Stored records:
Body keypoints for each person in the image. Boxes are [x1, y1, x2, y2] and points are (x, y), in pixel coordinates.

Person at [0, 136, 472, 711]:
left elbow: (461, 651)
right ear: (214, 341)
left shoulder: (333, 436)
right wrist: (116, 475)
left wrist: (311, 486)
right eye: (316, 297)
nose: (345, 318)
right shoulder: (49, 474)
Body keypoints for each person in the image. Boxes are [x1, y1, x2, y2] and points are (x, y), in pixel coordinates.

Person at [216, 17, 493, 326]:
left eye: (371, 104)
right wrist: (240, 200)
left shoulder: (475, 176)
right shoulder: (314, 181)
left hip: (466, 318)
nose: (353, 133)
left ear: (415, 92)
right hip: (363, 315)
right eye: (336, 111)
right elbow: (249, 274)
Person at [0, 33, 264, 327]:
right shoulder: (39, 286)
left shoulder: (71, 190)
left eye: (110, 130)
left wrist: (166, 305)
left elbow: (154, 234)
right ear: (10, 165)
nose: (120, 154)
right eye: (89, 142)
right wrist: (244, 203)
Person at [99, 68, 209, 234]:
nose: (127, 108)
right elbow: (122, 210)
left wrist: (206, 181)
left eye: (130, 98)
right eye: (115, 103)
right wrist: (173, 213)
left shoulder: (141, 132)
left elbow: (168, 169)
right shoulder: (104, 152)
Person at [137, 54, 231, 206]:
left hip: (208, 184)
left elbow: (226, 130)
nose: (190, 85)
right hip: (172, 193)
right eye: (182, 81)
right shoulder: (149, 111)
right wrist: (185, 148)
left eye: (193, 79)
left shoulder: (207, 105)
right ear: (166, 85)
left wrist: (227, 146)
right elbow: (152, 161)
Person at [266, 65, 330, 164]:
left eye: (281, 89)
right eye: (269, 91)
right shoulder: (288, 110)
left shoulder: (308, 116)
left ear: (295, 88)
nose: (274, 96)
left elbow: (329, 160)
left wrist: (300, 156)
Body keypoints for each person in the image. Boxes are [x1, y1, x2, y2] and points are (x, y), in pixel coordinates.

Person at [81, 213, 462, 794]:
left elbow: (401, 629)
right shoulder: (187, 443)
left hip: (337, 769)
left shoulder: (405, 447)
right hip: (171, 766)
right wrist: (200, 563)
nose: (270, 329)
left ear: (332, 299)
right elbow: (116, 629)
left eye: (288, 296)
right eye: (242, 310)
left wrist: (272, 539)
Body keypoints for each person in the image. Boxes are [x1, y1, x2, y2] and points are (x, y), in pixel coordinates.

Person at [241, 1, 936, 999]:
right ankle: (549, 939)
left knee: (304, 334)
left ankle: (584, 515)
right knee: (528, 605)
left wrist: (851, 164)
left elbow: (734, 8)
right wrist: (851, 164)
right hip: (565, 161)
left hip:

INSTRUCTIONS TO FOLLOW:
Using the entries above, give again exactly the lines from the line holding "right eye: (336, 111)" through the line holding "right wrist: (173, 213)". Include both end lines and nothing else.

EXERCISE RESPONSE:
right eye: (336, 111)
right elbow: (249, 274)
Person at [0, 33, 264, 327]:
right shoulder: (39, 286)
left shoulder: (71, 190)
left eye: (110, 130)
left wrist: (166, 305)
left elbow: (154, 234)
right ear: (10, 165)
nose: (120, 154)
right eye: (89, 142)
right wrist: (244, 203)
Person at [99, 68, 209, 234]:
nose: (127, 108)
right elbow: (122, 210)
left wrist: (206, 181)
left eye: (130, 98)
right eye: (115, 103)
right wrist: (173, 213)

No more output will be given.